|Wife:||Magdalena (Lena) Koopman (nee Swarts)|
|Had 10 children:||Johannes Koopman - deceased
Gert Koopman - deceased
Petorius Koopman - deceased
Rachel Koopman - living
Lena Koopman - living
Lydia (Lea) Koopman - living
Marie Appollis (nee Koopman) - living
Elizabeth Koopman - deceased
Andries Koopman - living
Martinus Koopman - deceased
|Magdalena Koopman (nee Swarts) came from Nieuwoudtsville. According to family history she was given to a white family to look after their children. Magdelena was still very much a child herself at the time. She learned to read and write by watching the children as they practiced their writing skills in the sand.|
Extract from Andries Koopman interview:
“I was born in Oukloof into a family of 10 children where I am the second youngest.
My father was originally from Calvinia and my mother is from Nieuwoudtsville. My mother came to work for Jewish people and my father was also working around this area. They got married and lived in Malmesbury before moving to Riebeek West. A senior of the Old Apostolic Church asked my father to establish a church in Riebeek West. Once the congregation was running, we moved to Riebeek Kasteel with the same purpose.
As far as I know, my father built our house in Oukloof. We were the third house from the top. There were big blue-gum trees at the end of our street. Our house was made from stone and clay bricks. It was very spacious with five rooms. The lounge was big enough to hold our church services on Sundays. The boys stayed in an outside room that was built next to the main house. My parents had a room and the girls had a room. All the rooms were very spacious. The ceiling was made from reeds and there was even an attic to store some of our stuff. The house was comfortable for that time.
Our yard was big enough to keep animals. We had pigs, goats and chickens. I still have a mark above my eye from when a goat kicked me. We just didn’t have the comfort of water inside the house or on the property. There were taps in certain areas where we collected water. It was actually a better existence that what we have here now because we had space. Okay there were no tarred roads or electricity but that also only came much later in Esterhof.

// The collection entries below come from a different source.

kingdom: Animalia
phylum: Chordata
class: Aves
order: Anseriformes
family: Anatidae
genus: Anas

The Old Apostolic Church held its services in our house and the congregation in Oukloof was made up of three households. It wasn’t easy starting a new church in Oukloof because the land and area belonged to the Dutch Reformed Church. I remember one day while all the men were at work, Dominee Venter from the Mission Church came to see my mother and our neighbour. He told them that there wasn’t place for another church in Oukloof and we should rather think about joining the Dutch Reformed Mission Church. They defended themselves and put forward their case.
In the Oukloof everybody knew each other and because it was such a close community, if somebody talked in the dark, you didn’t need to see him to know who it was from the sound of his voice. Also if he laughed. If he coughed, you would know who it was.
It was mostly farm workers and some artisans who lived in Oukloof. I can’t remember any professionals, like the teachers living there. The teachers who taught at the Mission Church School were white and came from Malmesbury and Wellington. They stayed in the white area of Riebeek Kasteel.
Most of the families were big households, not like today with two or three children. Back then families had 10, 12, sometimes 17 children in the house.
Even though I was an Old Apostolic, I went to school at the Dutch Reformed Mission Church. When I was in standard one we moved back to Riebeek West. It was just before the forced removals.
What happened in Oukloof is almost like it happened yesterday. Even though we went to live in Riebeek West, we still came to visit people in Oukloof regularly.
In 1965 when the forced removals took place, I was already an adult working in Cape Town.
The Ouklowers were broken when they moved from Oukloof. It wasn’t just the houses that the white people broke down. They broke the people’s spirits as well. The money they earned was not a lot but from the livestock they had, it made them proud income earners. All of that was taken away. It really put them back. The little bit of opportunity they had in Oukloof was taken away and they had to start from the bottom again.”